操作说明
A - 请重新写出关于 AAV 包装流程的网页摘录中从含有“质粒比例：载体质粒：辅助质粒：腺病毒辅助质粒≈1:1:1（或按优化比例），总转染量根据细胞密度调整（如 10 cm”的那句开始、到“收获时间：转染后 48-96 小时（根据细胞状态确定，过早产毒量低，过晚细胞裂解严重）。”结束的部分，并将其中的“培养基”替换为“完全培养基”。
B - 根据关于 AAV 包装流程的网页摘录，转染后多久更换新鲜培养基？
───── 网页摘录
AAV（腺相关病毒）是一种常用于基因治疗和科研的非致病性病毒载体，其包装流程涉及多个关键步骤，以下是详细的操作流程及要点：

一、载体构建与准备
1. AAV 载体质粒设计
目的基因克隆：将目标基因（如治疗性基因、报告基因）插入到 AAV 载体质粒中，需位于反向末端重复序列（ITR）之间，确保基因表达。
2. 质粒提取与纯化
使用无内毒素质粒提取试剂盒（如 Qiagen EndoFree Plasmid Kit），确保质粒纯度（OD260/280≈1.8-2.0），避免内毒素影响细胞转染效率和病毒活性。

二、细胞培养与转染
1. 宿主细胞选择
常用细胞系：HEK293 细胞（贴壁细胞，易转染且产毒效率高）、HEK293T 细胞（含 SV40 大 T 抗原，适用于某些载体）。
2. 三质粒共转染
转染方法：钙磷共沉淀法：经典方法，成本低，适用于大规模生产，但转染效率受 pH 和温度影响；脂质体转染法（如 Lipofectamine 3000）：效率高，操作简便，适合实验室小规模包装。
质粒比例：载体质粒：辅助质粒：腺病毒辅助质粒≈1:1:1（或按优化比例），总转染量根据细胞密度调整（如 10 cm 培养皿用 10-15 μg 质粒）。
转染后培养：转染 4-6 小时后更换新鲜培养基，继续培养 48-72 小时，观察细胞病变（CPE）迹象（如变圆、脱落）。

三、病毒生产与收获
1. 细胞裂解与病毒释放
收获时间：转染后 48-96 小时（根据细胞状态确定，过早产毒量低，过晚细胞裂解严重）。
──────────
───── 数据记录
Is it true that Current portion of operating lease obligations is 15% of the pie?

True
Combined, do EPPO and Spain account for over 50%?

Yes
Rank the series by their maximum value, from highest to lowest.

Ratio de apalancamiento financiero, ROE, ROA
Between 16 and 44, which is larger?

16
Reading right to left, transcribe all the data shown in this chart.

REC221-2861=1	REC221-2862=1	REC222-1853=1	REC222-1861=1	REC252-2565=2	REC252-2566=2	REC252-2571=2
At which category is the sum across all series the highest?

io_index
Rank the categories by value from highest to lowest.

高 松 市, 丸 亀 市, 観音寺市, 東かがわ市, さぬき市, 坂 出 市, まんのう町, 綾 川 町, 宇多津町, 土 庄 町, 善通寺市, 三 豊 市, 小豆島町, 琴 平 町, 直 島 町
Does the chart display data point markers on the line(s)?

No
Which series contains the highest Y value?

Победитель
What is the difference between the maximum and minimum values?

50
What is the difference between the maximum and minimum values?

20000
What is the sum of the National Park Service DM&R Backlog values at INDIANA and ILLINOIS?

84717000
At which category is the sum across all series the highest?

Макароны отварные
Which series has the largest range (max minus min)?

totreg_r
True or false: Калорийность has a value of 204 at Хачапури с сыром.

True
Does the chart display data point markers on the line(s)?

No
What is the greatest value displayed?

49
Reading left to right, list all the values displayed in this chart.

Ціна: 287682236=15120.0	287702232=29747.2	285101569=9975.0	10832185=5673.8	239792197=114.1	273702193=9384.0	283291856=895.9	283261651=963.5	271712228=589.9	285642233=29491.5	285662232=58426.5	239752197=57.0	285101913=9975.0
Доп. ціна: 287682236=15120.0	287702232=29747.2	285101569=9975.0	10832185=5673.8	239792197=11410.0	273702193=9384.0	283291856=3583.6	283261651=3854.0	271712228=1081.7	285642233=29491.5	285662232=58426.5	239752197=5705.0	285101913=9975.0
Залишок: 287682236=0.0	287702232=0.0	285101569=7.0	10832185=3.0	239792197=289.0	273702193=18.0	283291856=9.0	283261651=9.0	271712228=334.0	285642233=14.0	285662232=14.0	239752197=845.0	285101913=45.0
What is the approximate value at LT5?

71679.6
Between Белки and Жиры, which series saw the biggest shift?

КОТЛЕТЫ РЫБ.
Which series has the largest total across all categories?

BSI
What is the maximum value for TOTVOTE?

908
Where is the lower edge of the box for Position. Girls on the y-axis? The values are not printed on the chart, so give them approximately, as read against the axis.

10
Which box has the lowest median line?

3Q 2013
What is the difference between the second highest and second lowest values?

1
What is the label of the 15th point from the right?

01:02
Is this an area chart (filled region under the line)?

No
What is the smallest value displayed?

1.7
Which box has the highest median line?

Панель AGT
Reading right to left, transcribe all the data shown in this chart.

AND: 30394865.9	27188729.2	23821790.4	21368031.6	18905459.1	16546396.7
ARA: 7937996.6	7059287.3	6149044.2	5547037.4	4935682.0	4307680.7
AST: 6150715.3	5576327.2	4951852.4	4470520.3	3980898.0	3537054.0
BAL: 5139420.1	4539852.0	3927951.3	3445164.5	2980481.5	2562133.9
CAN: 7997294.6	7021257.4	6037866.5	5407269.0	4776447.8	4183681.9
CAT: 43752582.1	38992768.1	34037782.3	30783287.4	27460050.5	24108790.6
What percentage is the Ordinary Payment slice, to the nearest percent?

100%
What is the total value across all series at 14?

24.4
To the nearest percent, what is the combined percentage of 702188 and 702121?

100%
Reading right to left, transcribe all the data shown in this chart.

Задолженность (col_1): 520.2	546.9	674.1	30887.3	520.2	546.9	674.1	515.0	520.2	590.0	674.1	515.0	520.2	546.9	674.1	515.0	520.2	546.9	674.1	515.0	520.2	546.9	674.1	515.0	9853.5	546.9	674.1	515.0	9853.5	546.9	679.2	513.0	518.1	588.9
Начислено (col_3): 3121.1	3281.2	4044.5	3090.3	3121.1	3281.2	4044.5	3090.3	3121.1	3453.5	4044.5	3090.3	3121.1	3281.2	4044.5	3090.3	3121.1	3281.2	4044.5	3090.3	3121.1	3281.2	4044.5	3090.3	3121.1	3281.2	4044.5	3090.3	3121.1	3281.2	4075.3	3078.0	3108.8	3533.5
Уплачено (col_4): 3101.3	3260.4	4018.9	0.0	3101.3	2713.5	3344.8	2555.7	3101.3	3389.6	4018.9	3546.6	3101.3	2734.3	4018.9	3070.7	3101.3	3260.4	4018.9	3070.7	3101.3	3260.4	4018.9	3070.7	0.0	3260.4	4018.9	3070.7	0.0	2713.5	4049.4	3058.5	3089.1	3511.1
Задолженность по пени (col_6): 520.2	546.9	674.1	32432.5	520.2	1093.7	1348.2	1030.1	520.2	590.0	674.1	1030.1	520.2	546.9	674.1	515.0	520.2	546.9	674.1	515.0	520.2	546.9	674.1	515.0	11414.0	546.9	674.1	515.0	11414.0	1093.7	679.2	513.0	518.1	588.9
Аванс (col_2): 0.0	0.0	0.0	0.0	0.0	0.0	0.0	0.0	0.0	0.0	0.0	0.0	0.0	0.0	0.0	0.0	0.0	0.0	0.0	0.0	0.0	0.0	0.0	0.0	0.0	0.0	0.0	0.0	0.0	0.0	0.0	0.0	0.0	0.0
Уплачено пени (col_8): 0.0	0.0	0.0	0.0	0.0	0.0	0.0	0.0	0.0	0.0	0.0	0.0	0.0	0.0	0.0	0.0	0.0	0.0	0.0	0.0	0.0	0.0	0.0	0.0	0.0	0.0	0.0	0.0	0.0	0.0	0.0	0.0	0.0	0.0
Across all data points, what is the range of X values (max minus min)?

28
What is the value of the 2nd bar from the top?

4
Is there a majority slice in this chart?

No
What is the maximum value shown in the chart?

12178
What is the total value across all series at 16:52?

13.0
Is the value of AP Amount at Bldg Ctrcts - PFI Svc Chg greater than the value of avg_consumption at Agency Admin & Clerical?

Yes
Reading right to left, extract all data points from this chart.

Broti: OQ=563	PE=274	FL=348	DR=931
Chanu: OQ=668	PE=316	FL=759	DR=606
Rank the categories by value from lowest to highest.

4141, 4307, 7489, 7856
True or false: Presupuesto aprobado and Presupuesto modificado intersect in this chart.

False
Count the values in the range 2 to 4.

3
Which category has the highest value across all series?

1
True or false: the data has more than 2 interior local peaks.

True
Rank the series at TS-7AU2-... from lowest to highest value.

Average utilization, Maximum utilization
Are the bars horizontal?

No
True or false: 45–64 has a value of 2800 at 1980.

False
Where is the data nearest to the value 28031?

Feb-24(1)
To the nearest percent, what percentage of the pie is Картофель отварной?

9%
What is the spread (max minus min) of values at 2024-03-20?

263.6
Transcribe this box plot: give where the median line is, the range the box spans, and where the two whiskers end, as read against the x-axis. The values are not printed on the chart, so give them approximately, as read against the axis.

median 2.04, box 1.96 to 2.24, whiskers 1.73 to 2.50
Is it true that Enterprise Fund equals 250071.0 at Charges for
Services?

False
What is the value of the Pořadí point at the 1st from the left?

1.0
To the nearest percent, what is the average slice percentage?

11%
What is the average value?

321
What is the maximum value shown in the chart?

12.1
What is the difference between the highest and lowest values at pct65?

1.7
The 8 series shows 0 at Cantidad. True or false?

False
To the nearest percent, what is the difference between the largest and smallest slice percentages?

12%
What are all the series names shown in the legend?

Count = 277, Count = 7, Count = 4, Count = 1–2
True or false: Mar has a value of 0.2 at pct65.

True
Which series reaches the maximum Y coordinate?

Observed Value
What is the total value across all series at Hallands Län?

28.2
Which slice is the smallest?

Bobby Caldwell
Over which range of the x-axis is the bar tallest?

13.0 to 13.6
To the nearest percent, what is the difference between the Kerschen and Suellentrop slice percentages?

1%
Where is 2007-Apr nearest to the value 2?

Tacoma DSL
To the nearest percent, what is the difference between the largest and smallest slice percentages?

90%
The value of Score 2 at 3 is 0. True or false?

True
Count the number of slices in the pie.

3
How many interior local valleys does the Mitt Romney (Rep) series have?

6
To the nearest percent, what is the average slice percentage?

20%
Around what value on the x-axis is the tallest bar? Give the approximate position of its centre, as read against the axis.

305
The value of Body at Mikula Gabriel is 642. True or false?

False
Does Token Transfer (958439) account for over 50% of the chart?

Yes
──────────
各题答案
A -
质粒比例：载体质粒：辅助质粒：腺病毒辅助质粒≈1:1:1（或按优化比例），总转染量根据细胞密度调整（如 10 cm 培养皿用 10-15 μg 质粒）。
转染后培养：转染 4-6 小时后更换新鲜完全培养基，继续培养 48-72 小时，观察细胞病变（CPE）迹象（如变圆、脱落）。

三、病毒生产与收获
1. 细胞裂解与病毒释放
收获时间：转染后 48-96 小时（根据细胞状态确定，过早产毒量低，过晚细胞裂解严重）。

B - 转染 4-6 小时后更换新鲜培养基。